Update the data below so that each "point_idx" reads "point_id", leaving all other text unchanged.

▶ _EXERCISE DATA_:

>>>>

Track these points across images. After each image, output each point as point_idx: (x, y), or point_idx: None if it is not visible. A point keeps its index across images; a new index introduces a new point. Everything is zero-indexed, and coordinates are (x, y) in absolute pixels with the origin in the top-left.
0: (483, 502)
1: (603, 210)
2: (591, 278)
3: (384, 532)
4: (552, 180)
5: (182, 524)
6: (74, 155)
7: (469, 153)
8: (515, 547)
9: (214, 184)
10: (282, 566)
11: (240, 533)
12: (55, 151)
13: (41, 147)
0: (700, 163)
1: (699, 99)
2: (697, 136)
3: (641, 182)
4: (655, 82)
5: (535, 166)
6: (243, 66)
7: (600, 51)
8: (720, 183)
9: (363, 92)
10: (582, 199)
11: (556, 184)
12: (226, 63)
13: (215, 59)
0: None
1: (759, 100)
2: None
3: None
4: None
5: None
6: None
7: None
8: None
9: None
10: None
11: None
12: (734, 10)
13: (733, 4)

<<<<

▶ _FINAL RESULT_:
Track these points across images. After each image, output each point as point_id: (x, y), or point_id: None if it is not visible. A point keeps its index across images; a new index introduces a new point. Everything is zero-indexed, and coordinates are (x, y) in absolute pixels with the origin in the top-left.
0: (483, 502)
1: (603, 210)
2: (591, 278)
3: (384, 532)
4: (552, 180)
5: (182, 524)
6: (74, 155)
7: (469, 153)
8: (515, 547)
9: (214, 184)
10: (282, 566)
11: (240, 533)
12: (55, 151)
13: (41, 147)
0: (700, 163)
1: (699, 99)
2: (697, 136)
3: (641, 182)
4: (655, 82)
5: (535, 166)
6: (243, 66)
7: (600, 51)
8: (720, 183)
9: (363, 92)
10: (582, 199)
11: (556, 184)
12: (226, 63)
13: (215, 59)
0: None
1: (759, 100)
2: None
3: None
4: None
5: None
6: None
7: None
8: None
9: None
10: None
11: None
12: (734, 10)
13: (733, 4)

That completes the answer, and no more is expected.